下面是一个未编码前,或者说是一个解码后的Internal Key结构,它由user_key、sequence和type三个字段组成。
struct ParsedInternalKey { Slice user_key; SequenceNumber sequence; ValueType type; ParsedInternalKey() { } // Intentionally left uninitialized (for speed) ParsedInternalKey(const Slice& u, const SequenceNumber& seq, ValueType t) : user_key(u), sequence(seq), type(t) { } std::string DebugString() const; };
2.Internal Key的编码
源码中通过InternalKey类封装了Internal Key的相关操作。编码的用到的函数如下。

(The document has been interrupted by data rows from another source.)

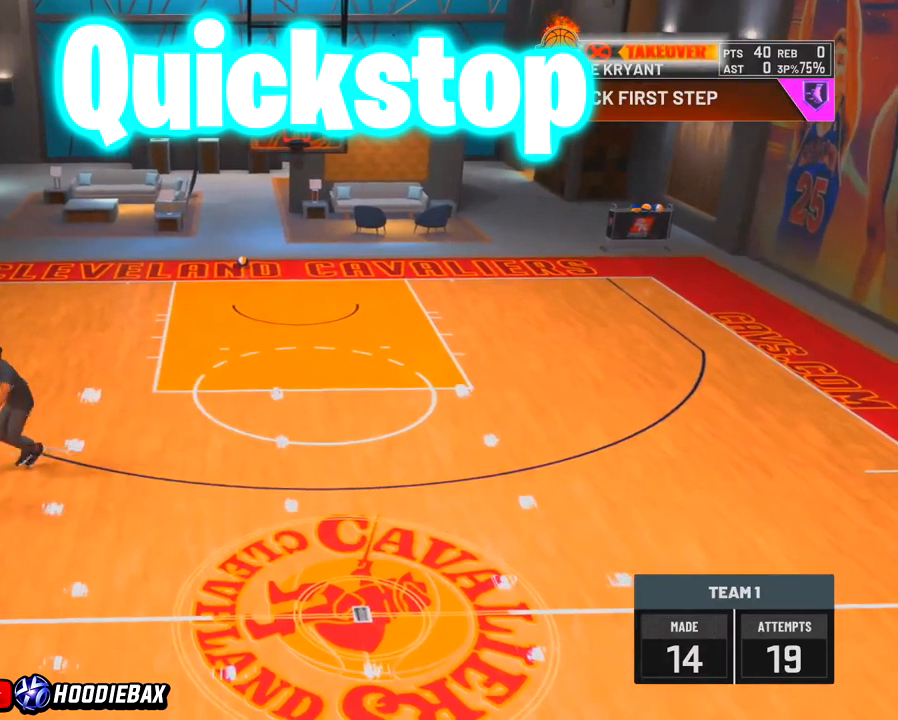
{"buttons": [], "left_stick": "up-left", "right_stick": "center", "events": []}
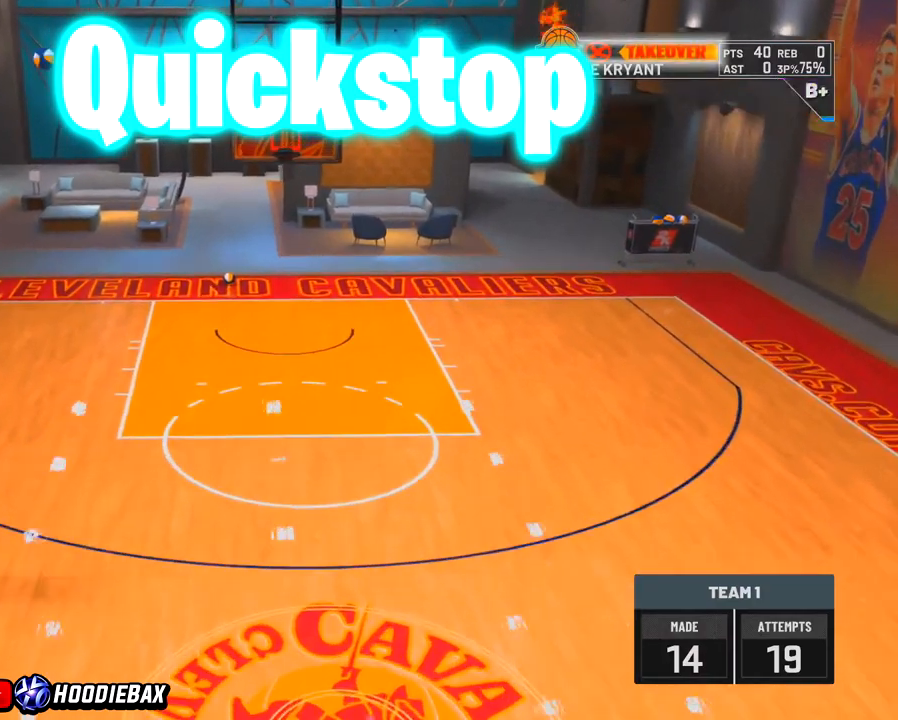
{"buttons": [], "left_stick": "up-left", "right_stick": "center", "events": []}
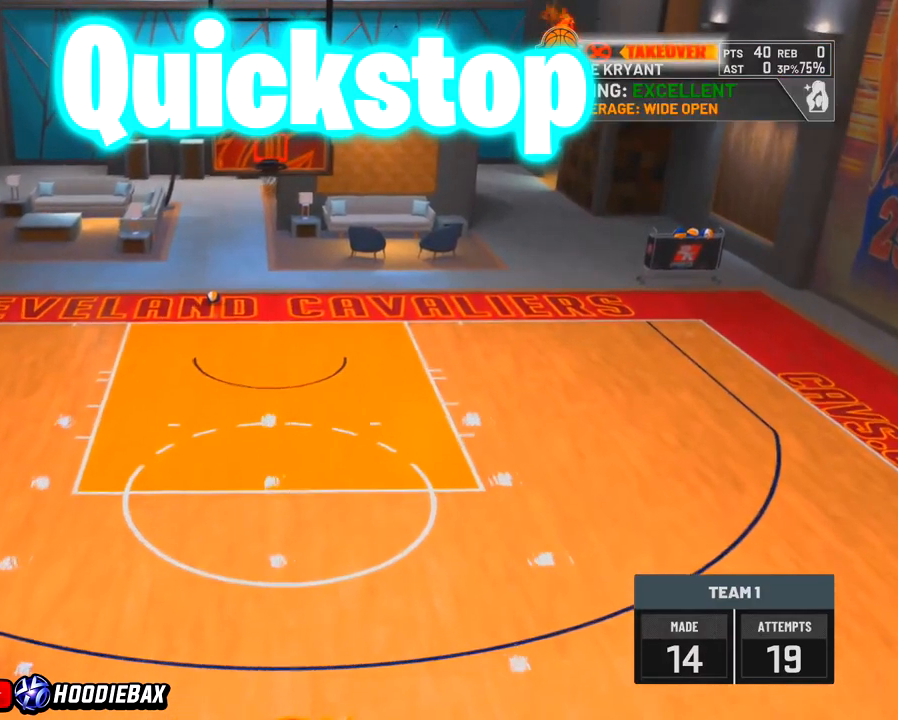
{"buttons": [], "left_stick": "up-left", "right_stick": "center", "events": []}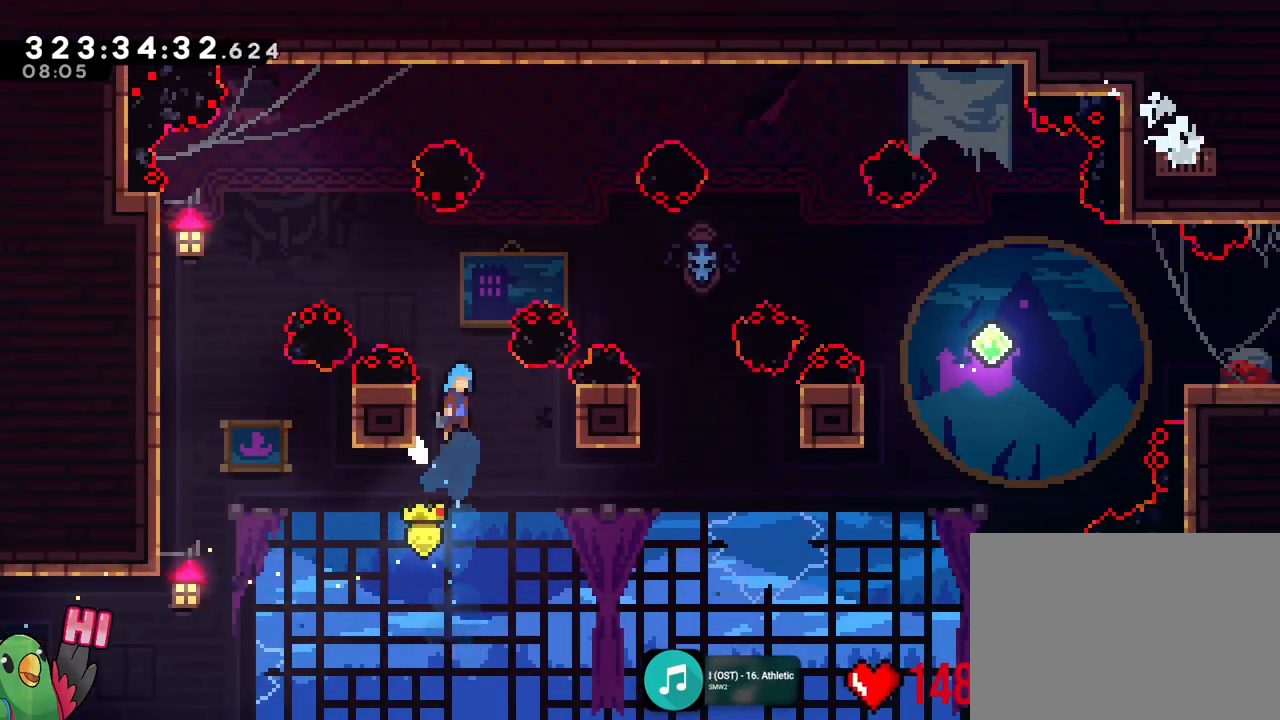
Gameplay with a controller (Nintendo layout); each line is a JSON object with the inputs held at the frame after it. "events" lists button and stick changes between this image and that frame as [ms after this image, input, new state], when the widget could be followed in between. Not read: HOME L3 R3 SELECT.
{"buttons": ["R1"], "left_stick": "up", "right_stick": "center", "events": [[67, "B", "up"], [167, "R1", "down"], [401, "left_stick", "up"]]}
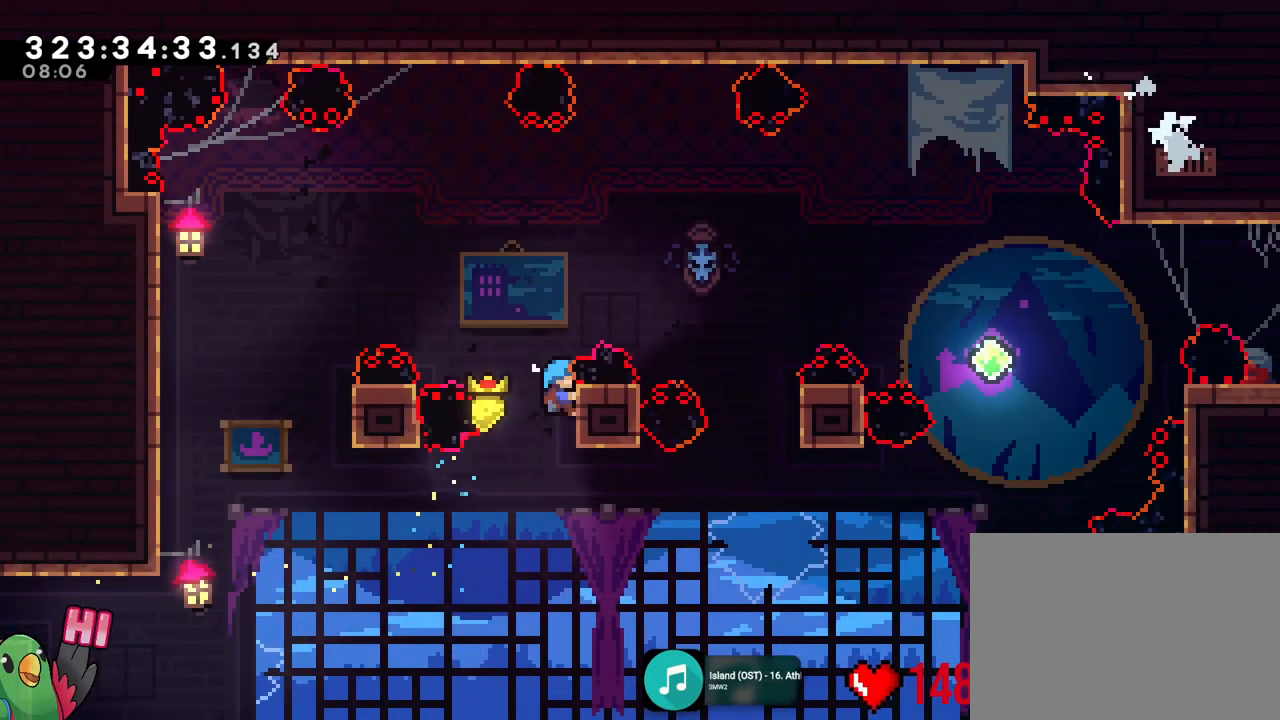
{"buttons": ["B", "R1"], "left_stick": "right", "right_stick": "center", "events": [[150, "left_stick", "center"], [233, "B", "down"], [233, "left_stick", "right"], [400, "left_stick", "center"], [467, "left_stick", "right"]]}
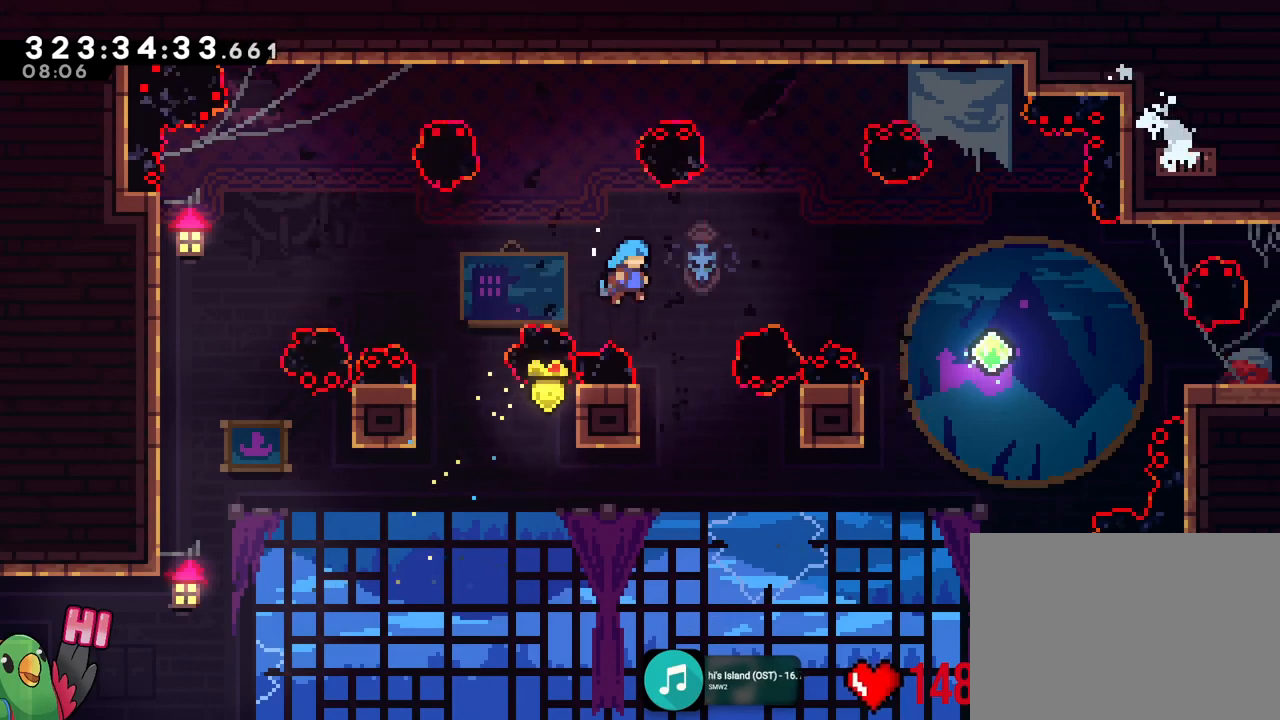
{"buttons": ["R1"], "left_stick": "left", "right_stick": "center", "events": [[117, "left_stick", "center"], [201, "B", "up"], [234, "left_stick", "up-left"], [267, "DPAD_LEFT", "down"], [434, "DPAD_LEFT", "up"], [434, "left_stick", "left"]]}
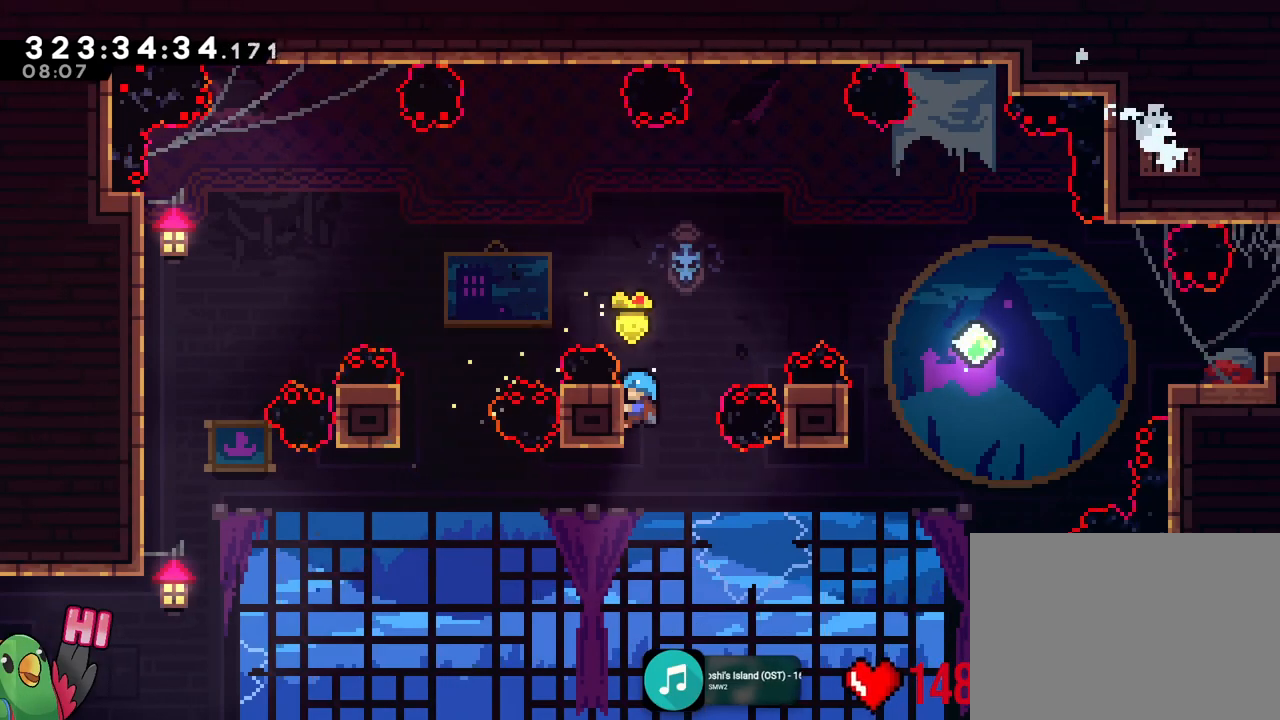
{"buttons": ["R1"], "left_stick": "right", "right_stick": "center", "events": [[33, "left_stick", "down"], [167, "left_stick", "right"], [233, "B", "down"], [334, "B", "up"]]}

void AppendInternalKey(std::string* result, const ParsedInternalKey& key) { result->append(key.user_key.data(), key.user_key.size()); PutFixed64(result, PackSequenceAndType(key.sequence, key.type)); } static uint64_t PackSequenceAndType(uint64_t seq, ValueType t) { assert(seq <= kMaxSequenceNumber); assert(t <= kValueTypeForSeek); return (seq << 8) | t; }
AppendInternalKey函数先把user_key添加到*result中,然后用PackSequenceAndType函数将sequence和type打包,并将打包的结果添加到*result中。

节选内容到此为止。